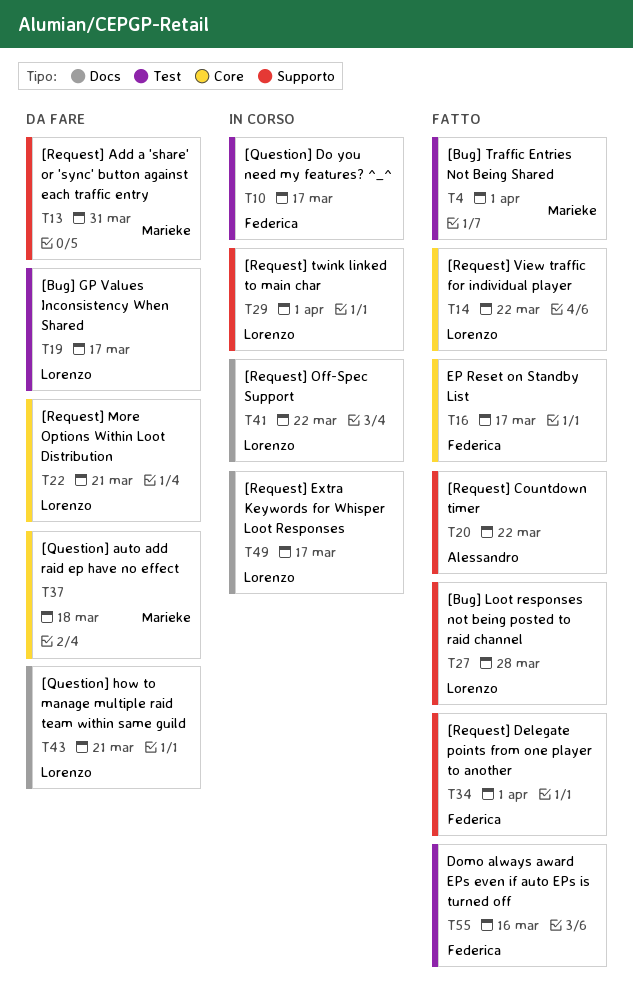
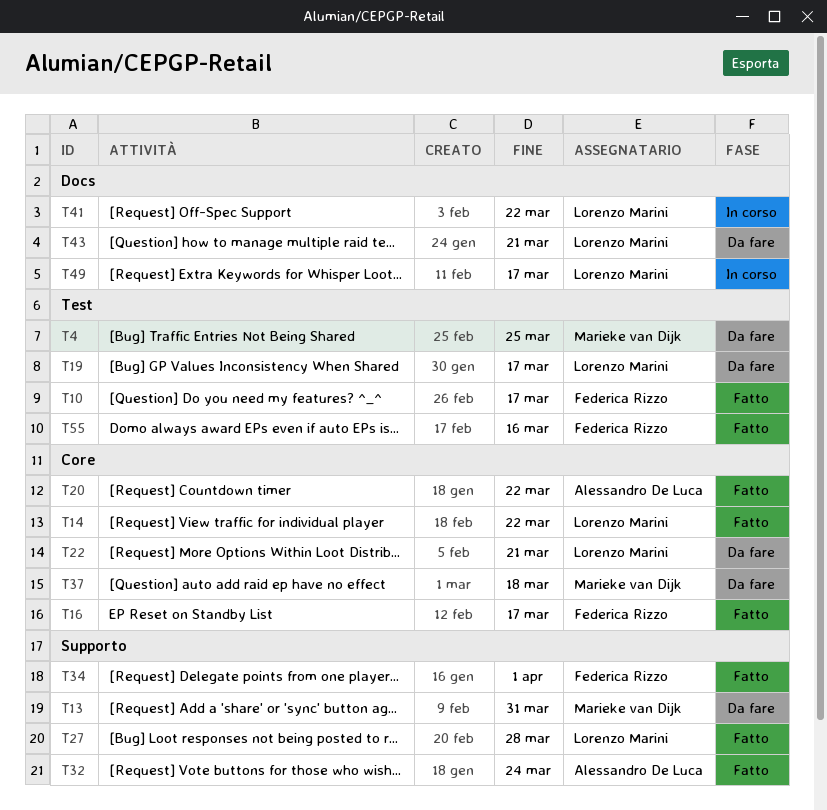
T4, status: Fatto -> Da fare
T4, due: Apr 1 -> Mar 25
T10, status: In corso -> Fatto
T20, label: Supporto -> Core
T29: present -> none
T32: none -> present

#### Written task:
A word-for-word retyping of the material above is expected, without pictures.

#### Output:
T4, status: Fatto -> Da fare
T4, due: Apr 1 -> Mar 25
T10, status: In corso -> Fatto
T20, label: Supporto -> Core
T29: present -> none
T32: none -> present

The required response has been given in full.